▶ [Instructions for the task]
Update the helper code from "cleaned_paths = []" up to and including "cleaned_paths.append(path)" by changing "cleaned_paths" to "normalized_paths", and write out that span again.

▶ [Selected text]
——
Helper function to parse input file_path string into a list of paths, handling quotes, spaces, commas, newlines.

def parse_path_string(path_string):
    """
    Parse file path string separated by spaces, commas, or newlines
    
    Args:
        path_string: File path string
        
    Returns:
        list: List of file paths
    """
    if isinstance(path_string, str):
        if (path_string.startswith('"') and path_string.endswith('"')) or \
           (path_string.startswith("'") and path_string.endswith("'")):
            path_string = path_string[1:-1]
    
    paths = []
    for part in path_string.split():
        if ',' in part:
            paths.extend(part.split(','))
        elif '\n' in part:
            paths.extend(part.split('\n'))
        else:
            paths.append(part)
    
    cleaned_paths = []
    for path in paths:
        if (path.startswith('"') and path.endswith('"')) or \
           (path.startswith("'") and path.endswith("'")):
            cleaned_paths.append(path[1:-1])
        else:
            cleaned_paths.append(path)
    
    return cleaned_paths

src/pdf2md/server.py:73-504 (helper)

Supporting helper functions for task status polling, batch result downloading, ZIP extraction, and status printing, shared with convert_pdf_url but used by convert_pdf_file.

async def check_task_status(client, batch_id, max_retries=60, sleep_seconds=5):
    """
    Check batch task status
    
    Args:
        client: HTTP client
        batch_id: Batch ID
        max_retries: Maximum number of retries
        sleep_seconds: Seconds between retries
        
    Returns:
        dict: Dictionary containing task status information, or error message if failed
    """
    retry_count = 0
    
    while retry_count < max_retries:
        retry_count += 1
        
        try:
            status_response = await client.get(
                f"{MINERU_BATCH_RESULTS_API}/{batch_id}",
                headers=HEADERS,
                timeout=60.0  
            )
            
            if status_response.status_code != 200:
                retry_count += 1
                if retry_count < max_retries:
                    await asyncio.sleep(sleep_seconds)
                continue
            
            try:
                status_data = status_response.json()
            except Exception as e:
                retry_count += 1
                if retry_count < max_retries:
                    await asyncio.sleep(sleep_seconds)
                continue
            
            task_data = status_data.get("data", {})
            extract_results = task_data.get("extract_result", [])
            
            all_done, any_done = print_task_status(extract_results)
            
            if all_done:
                return {
                    "success": True,
                    "extract_results": extract_results,
                    "task_data": task_data,
                    "status_data": status_data
                }
            
            await asyncio.sleep(sleep_seconds)
            
        except Exception as e:
            retry_count += 1
            if retry_count < max_retries:
                await asyncio.sleep(sleep_seconds)
    
    return {
        "success": False,
        "error": "Polling timeout, unable to get final results"
    }

async def download_batch_results(client, extract_results):
    """
    Download batch task results
    
    Args:
        client: HTTP client
        extract_results: List of task results
        
    Returns:
        list: List of downloaded file information
    """
    downloaded_files = []
    
    for i, result in enumerate(extract_results):
        if result.get("state") == "done":
            try:
                file_name = result.get("file_name", f"file_{i+1}")
                zip_url = result.get("full_zip_url", "")
——
▶ [Material shown]
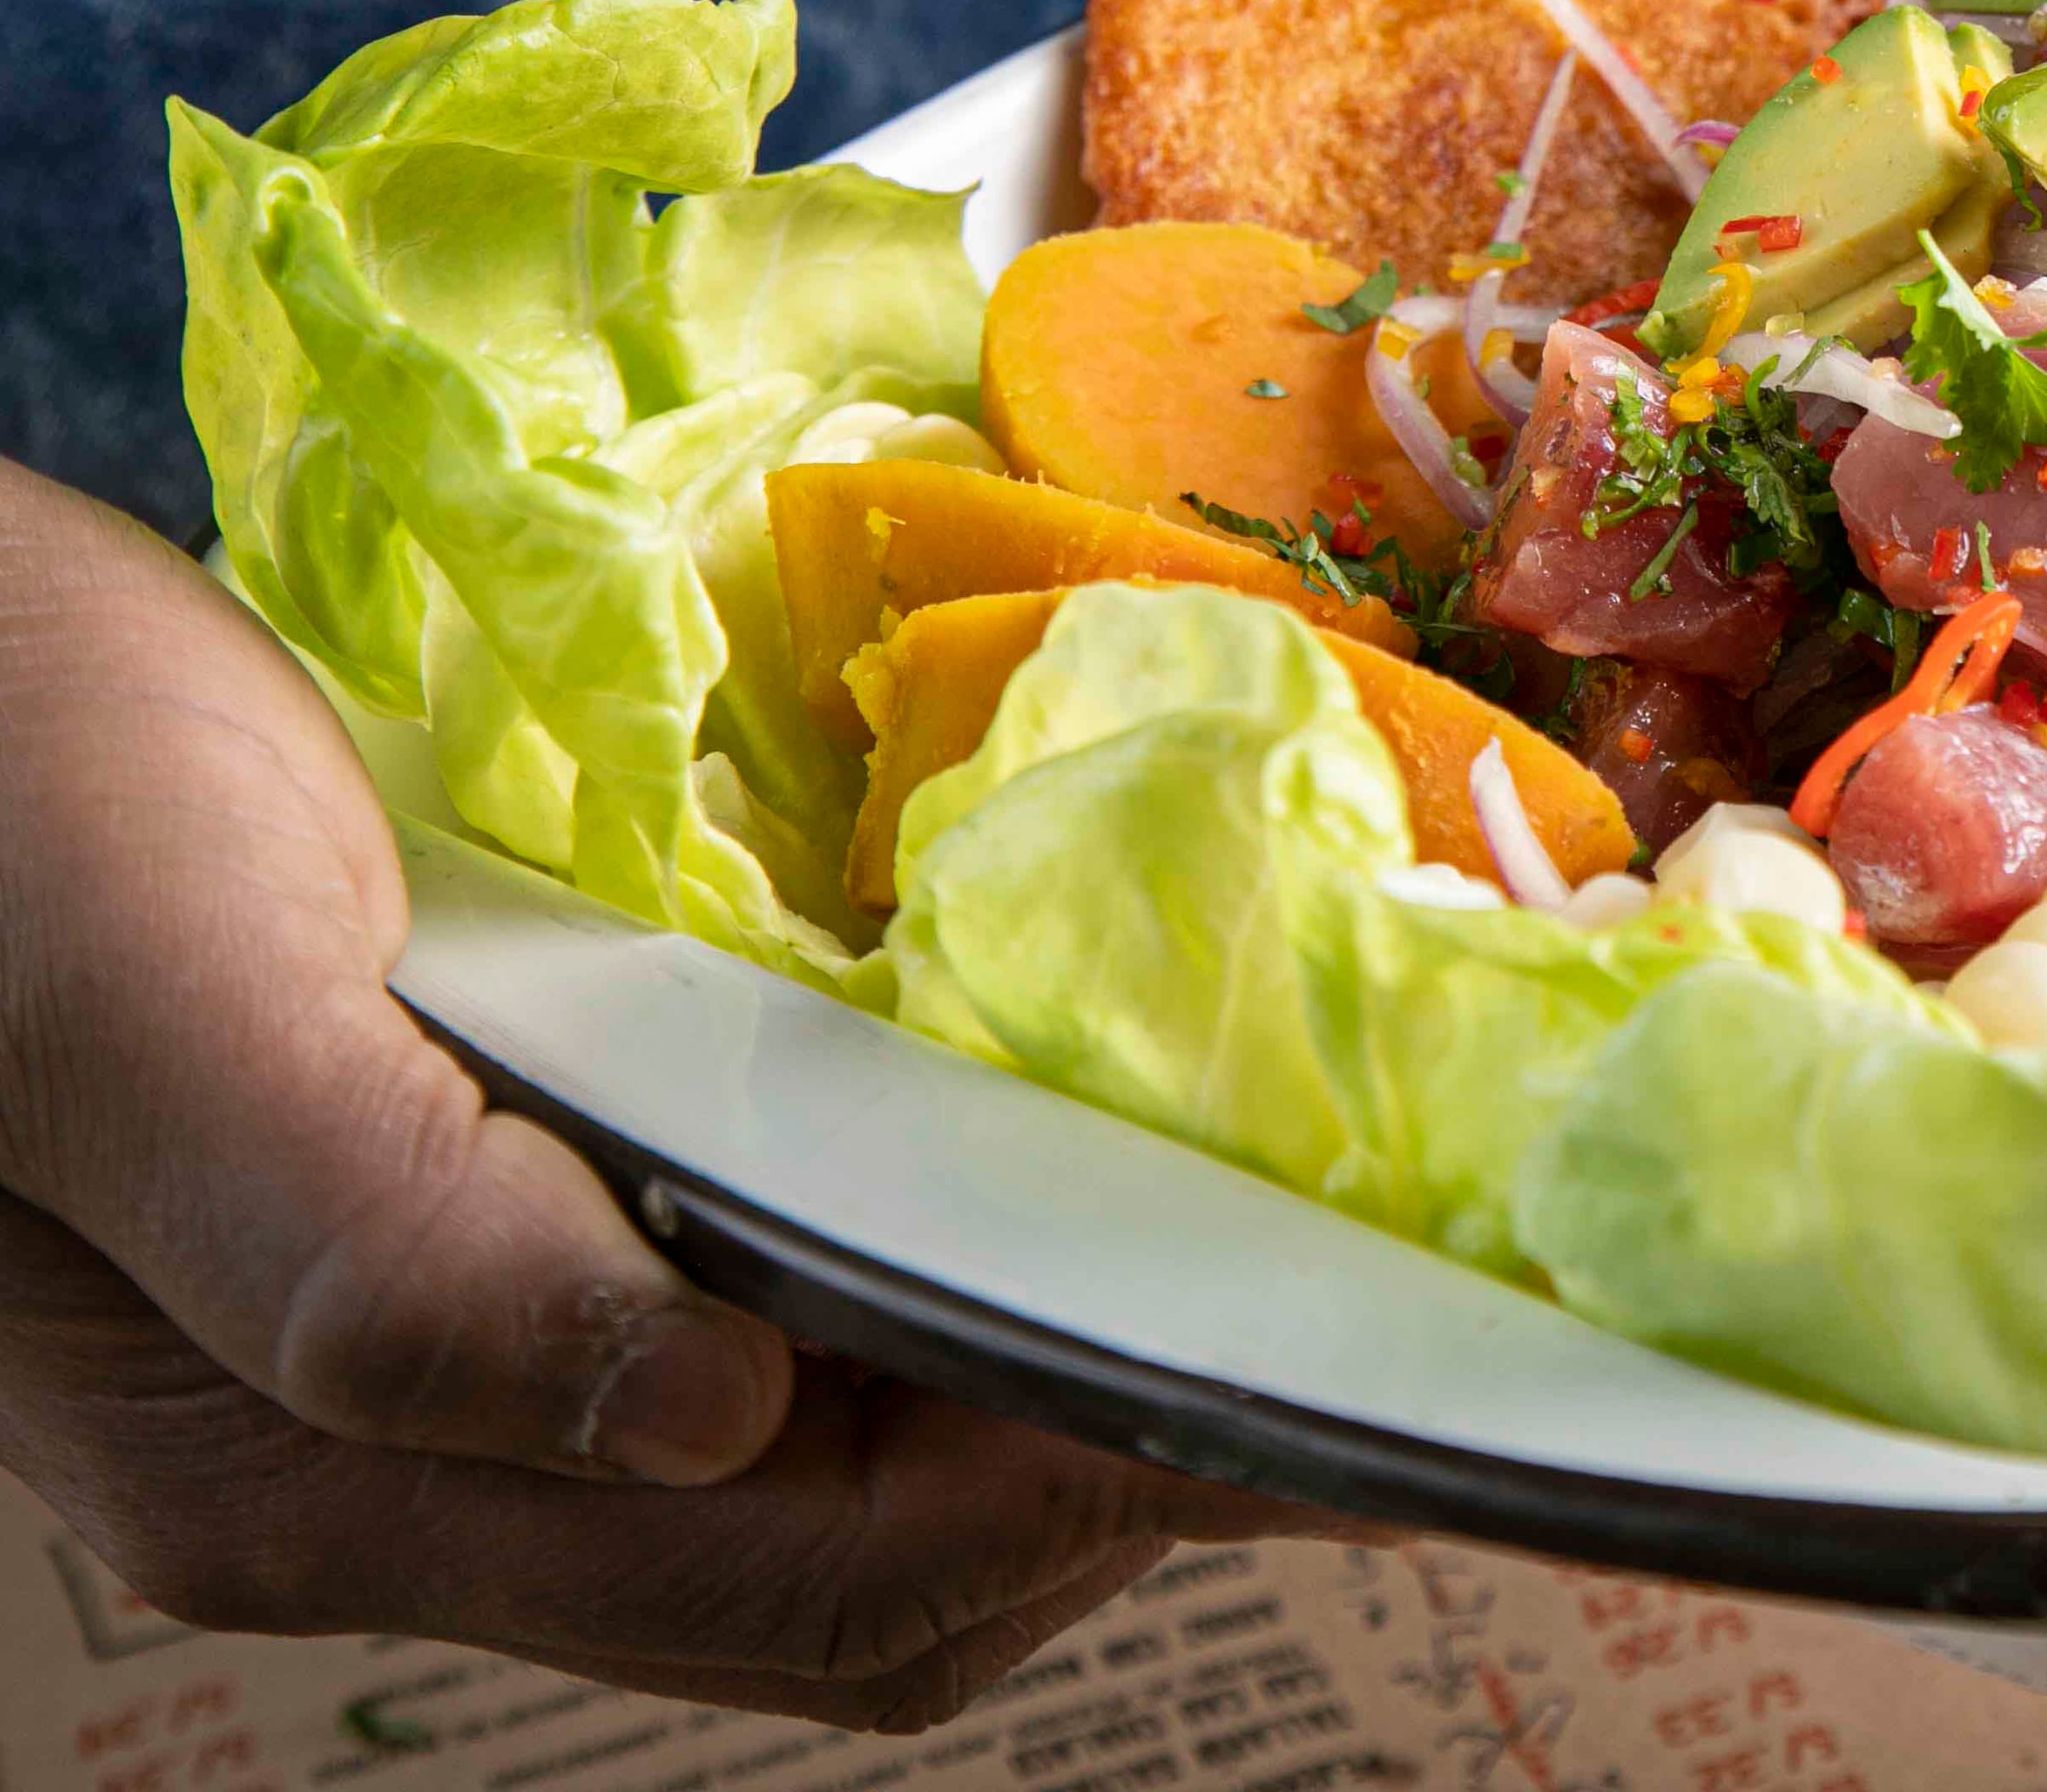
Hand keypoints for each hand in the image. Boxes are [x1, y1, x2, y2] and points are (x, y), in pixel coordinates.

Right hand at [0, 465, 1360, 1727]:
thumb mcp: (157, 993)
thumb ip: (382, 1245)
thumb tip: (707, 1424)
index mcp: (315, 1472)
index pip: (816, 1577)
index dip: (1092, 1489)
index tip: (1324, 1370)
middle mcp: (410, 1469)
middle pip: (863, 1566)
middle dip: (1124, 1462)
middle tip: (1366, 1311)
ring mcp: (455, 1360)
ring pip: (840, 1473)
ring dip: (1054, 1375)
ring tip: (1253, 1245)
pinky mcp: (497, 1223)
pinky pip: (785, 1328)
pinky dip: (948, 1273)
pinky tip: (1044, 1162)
——
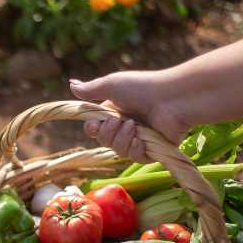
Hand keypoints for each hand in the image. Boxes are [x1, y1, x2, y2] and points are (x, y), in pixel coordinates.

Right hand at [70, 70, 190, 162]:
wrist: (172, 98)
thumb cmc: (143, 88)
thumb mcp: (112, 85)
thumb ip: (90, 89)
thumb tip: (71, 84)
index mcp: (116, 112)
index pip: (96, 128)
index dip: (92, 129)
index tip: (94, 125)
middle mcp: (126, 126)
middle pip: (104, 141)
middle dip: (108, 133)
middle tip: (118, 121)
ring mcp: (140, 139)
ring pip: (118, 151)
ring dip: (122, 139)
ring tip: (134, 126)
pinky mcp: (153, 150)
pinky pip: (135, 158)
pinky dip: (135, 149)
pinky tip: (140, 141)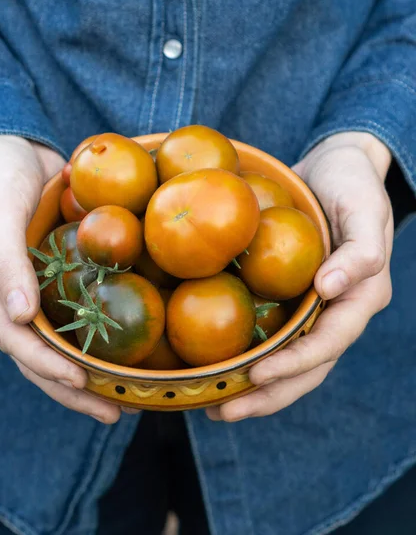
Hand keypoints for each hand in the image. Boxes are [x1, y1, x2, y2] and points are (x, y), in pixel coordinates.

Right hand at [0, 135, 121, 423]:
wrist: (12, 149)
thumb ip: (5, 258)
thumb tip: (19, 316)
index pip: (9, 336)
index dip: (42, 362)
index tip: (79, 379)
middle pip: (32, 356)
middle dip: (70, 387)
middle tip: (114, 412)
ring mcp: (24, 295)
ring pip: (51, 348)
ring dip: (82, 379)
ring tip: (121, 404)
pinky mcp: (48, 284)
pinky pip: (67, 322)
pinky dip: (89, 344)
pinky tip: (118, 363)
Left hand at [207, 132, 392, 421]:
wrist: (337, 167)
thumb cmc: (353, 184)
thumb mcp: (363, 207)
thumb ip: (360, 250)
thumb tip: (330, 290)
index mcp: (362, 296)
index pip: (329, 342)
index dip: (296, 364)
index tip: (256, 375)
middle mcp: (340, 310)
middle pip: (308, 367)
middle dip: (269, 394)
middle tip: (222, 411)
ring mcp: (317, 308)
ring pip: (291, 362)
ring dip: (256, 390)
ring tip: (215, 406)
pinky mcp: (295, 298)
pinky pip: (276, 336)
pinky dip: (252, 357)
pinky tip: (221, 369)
——
▶ [Written answer]
normalized_paths = []
    for path in paths:
        if (path.startswith('"') and path.endswith('"')) or \
           (path.startswith("'") and path.endswith("'")):
            normalized_paths.append(path[1:-1])
        else:
            normalized_paths.append(path)